Reflecting upon Football’s Carnage

high-school-football-hit In my opinion, the greatest football poem ever written focuses on the violence that is a fundamental aspect of the sport. Sensitive fans like myself are constantly at odds with themselves, feeling guilty for watching as players maim themselves for life. Should I really be rooting for my Broncos’ Wes Welker to return following his second concussion in four weeks? Shouldn’t I rather be hoping that he retires so that he doesn’t suffer a third blow to the head, along with possible dementia by the time he hits fifty? Shouldn’t I just stop watching rather than give this violent sport my implicit consent?

What kind of a game is it where, each week, we measure success first by who wins and second by who doesn’t get hurt? Season-ending injuries have been wreaking havoc with such teams as the Patriots (Wilfork, Mayo, Bronk), the Packers (Rodgers), and the Colts (Wayne). We are participants in a drama where, as James Wright puts it, players grow “suicidally beautiful” and “gallop terribly against each other’s bodies.”

I’ve been telling myself that I’ll turn my back on football when Peyton Manning retires, but this sounds a bit too much like an addict promising to quit drinking or drugging. I’ll let you know what I do.
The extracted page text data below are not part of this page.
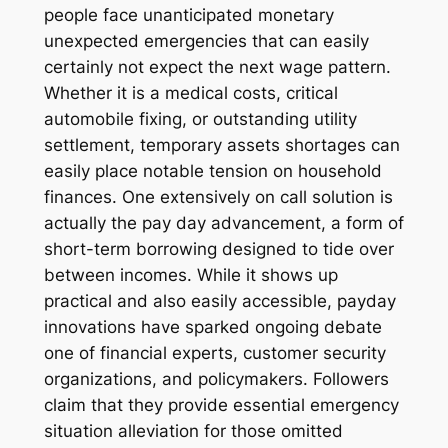
people face unanticipated monetary
unexpected emergencies that can easily
certainly not expect the next wage pattern.
Whether it is a medical costs, critical
automobile fixing, or outstanding utility
settlement, temporary assets shortages can
easily place notable tension on household
finances. One extensively on call solution is
actually the pay day advancement, a form of
short-term borrowing designed to tide over
between incomes. While it shows up
practical and also easily accessible, payday
innovations have sparked ongoing debate
one of financial experts, customer security
organizations, and policymakers. Followers
claim that they provide essential emergency
situation alleviation for those omitted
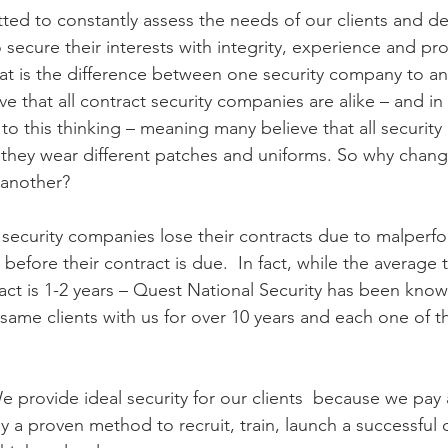
ed to constantly assess the needs of our clients and d
o secure their interests with integrity, experience and pr
at is the difference between one security company to a
e that all contract security companies are alike – and i
h to this thinking – meaning many believe that all security
 they wear different patches and uniforms. So why chan
 another?
at security companies lose their contracts due to malperfo
efore their contract is due.  In fact, while the average t
ract is 1-2 years – Quest National Security has been know
 same clients with us for over 10 years and each one of t
 provide ideal security for our clients  because we pay 
y a proven method to recruit, train, launch a successful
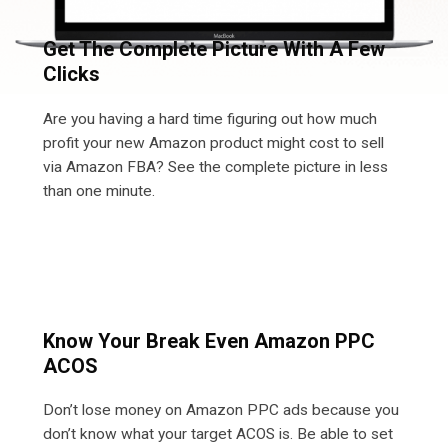
Get The Complete Picture With A Few
Clicks
Are you having a hard time figuring out how much
profit your new Amazon product might cost to sell
via Amazon FBA? See the complete picture in less
than one minute.
Know Your Break Even Amazon PPC
ACOS
Don’t lose money on Amazon PPC ads because you
don’t know what your target ACOS is. Be able to set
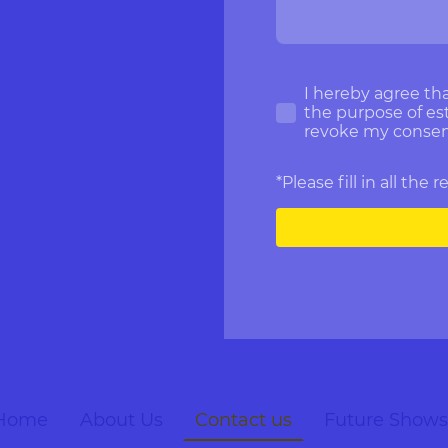
I hereby agree tha
the purpose of est
revoke my consent
*Please fill in all the 
Home
About Us
Contact us
Future Shows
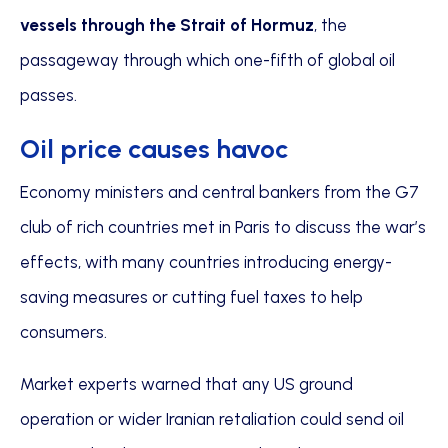
vessels through the Strait of Hormuz
, the
passageway through which one-fifth of global oil
passes.
Oil price causes havoc
Economy ministers and central bankers from the G7
club of rich countries met in Paris to discuss the war’s
effects, with many countries introducing energy-
saving measures or cutting fuel taxes to help
consumers.
Market experts warned that any US ground
operation or wider Iranian retaliation could send oil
Writing about this poem in a previous post, I noted that “Wright’s fathers, living ruptured lives, hope for some kind of escape, some kind of renewed virility, through the football prowess of their teenage sons.” While we can’t entirely ascribe the rise in football’s popularity over the past 30 or 40 years to the stagnating economic fortunes of the middle class, they’re not entirely unconnected. The high school boys in the poem may sense their parents’ desperation.

Here’s Wright:

Autumn Begins in Martins Ferry, Ohio

In the Shreve High football stadium,
I think of Polacks nursing long beers in Tiltonsville,
And gray faces of Negroes in the blast furnace at Benwood,
And the ruptured night watchman of Wheeling Steel,
Dreaming of heroes.

All the proud fathers are ashamed to go home.
Their women cluck like starved pullets,
Dying for love.

Therefore,
Their sons grow suicidally beautiful
At the beginning of October,
And gallop terribly against each other’s bodies.

One other thought. A few years ago I had a basketball player who suffered five or six concussions. I tried to persuade him to stop playing but his father, as least by his account, wanted him to keep playing and so he did. It finally took another concussion, followed by migraines, blurred vision, and slowed thinking, to get him to stop. Parents have got to stop living sports through their children.